Royal Reels: Gambling


This advertising cover for L.L. Earl, Fruit Merchant, The Fruit Exchange of N.S.W., Sydney, Established 1883 had the 1d red ‘Shield’ N.S.W. stamp with a roller cancel of Sydney OC 26, 1908. It also had a faint impression of a red rubber stamping of ‘Commercial Matter’ and it was sent to Messrs Earl Bros, Orange (Figure 1).

The enclosed personal letter was written on a ‘Memorandum’ sheet identifying the company and was addressed to Miss C.J. Earl, Orange (N.S.W.). “Dear Sister, A few lines, perhaps the last to Miss C.J. Earl, hoping you & yours are quite well. Rhuun (?) is leaving, to-day for Orange, but I very much regret I shall not be able to come. If all the family had been going, I intended to be there also, although at great cost, but learning from Humphrey that he was unable to go, the sentiment at all meeting disappeared & I resolved as above. I don’t think we could all do the journey with attendant expenses under £10.0.0, which is more than I can afford, so instead I am sending you a little clock also providing the fruit & when you are here we will have an evening I hope together.

         I am looking up an investment for you
        Wishing you a jolly good time.     Love to mother & all     Your affect Brother

L.L. Earl” (Figure 2). 

This letter must have been a ‘downer’ for the future bride, and why does he not mention the name of the groom, unless the doubtful ‘Rhuun’ is the intended spouse. It sounds as if the fruit business needs an injection of cash! The research of this cover was totally unrewarding on several separate occasions, and the eventual findings were quite serendipitous, for the clues were found at a Rugby League site and a Society of Australian Genealogists’ members’ enquiries site.

The latter site provided the following information: Lancelot Lewis Earl was born in London England in 1862, a son of Lancelot Earl and Elizabeth, nee Lewis. He arrived in Australia in 1883 by the Duchess of Argyle and he married Ann Edwards in Wollongong, N.S.W. in 1886. They lived in Orange and the Arncliffe suburb of Sydney, and Lancelot died at ‘Earl Park’ in 1938. The former site provided a picture of a memorial stone laid in the ‘Legends’ Walk’ in 2004, commemorating Lancelot Lewis “Daddy” Earl who became the ‘savior’ of the rugby league club years ago (Figure 3).

“Born in London in 1861, Lancelot Earl lived an interesting and varied life. After arriving in Australia, Earl worked as a fruit merchant and became a trustee of Wentworth Park. Between 1906-1909 he was a Glebe alderman and was an asset to the community he represented. For a period of 15 years, Earl was to solve a problem for St.
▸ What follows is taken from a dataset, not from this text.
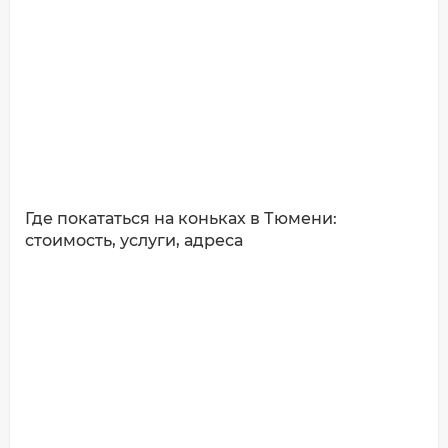
Где покататься на коньках в Тюмени:
стоимость, услуги, адреса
George (Rugby League Club) …(for it) had difficulties in securing an adequate home ground when they entered the Sydney first grade competition in 1921…..Earl offered his property to St. George as a home ground and headquarters…and it became one of the finest rugby league grounds in the Sydney competition”.

“The NSWRL signed a ten year lease with Earl, a formidable character with sprouting whiskers and paid him 1500 pounds. He spent the same amount to make the ground, and build the grandstand. The ground stood on what once was a flourishing Chinese market garden….when Earl passed away in 1938 the ground was put on the open market….(and) it was eventually sold to Cook’s Caramels who constructed a factory on the site.”

The two paragraphs in quotes are from the Rugby League website.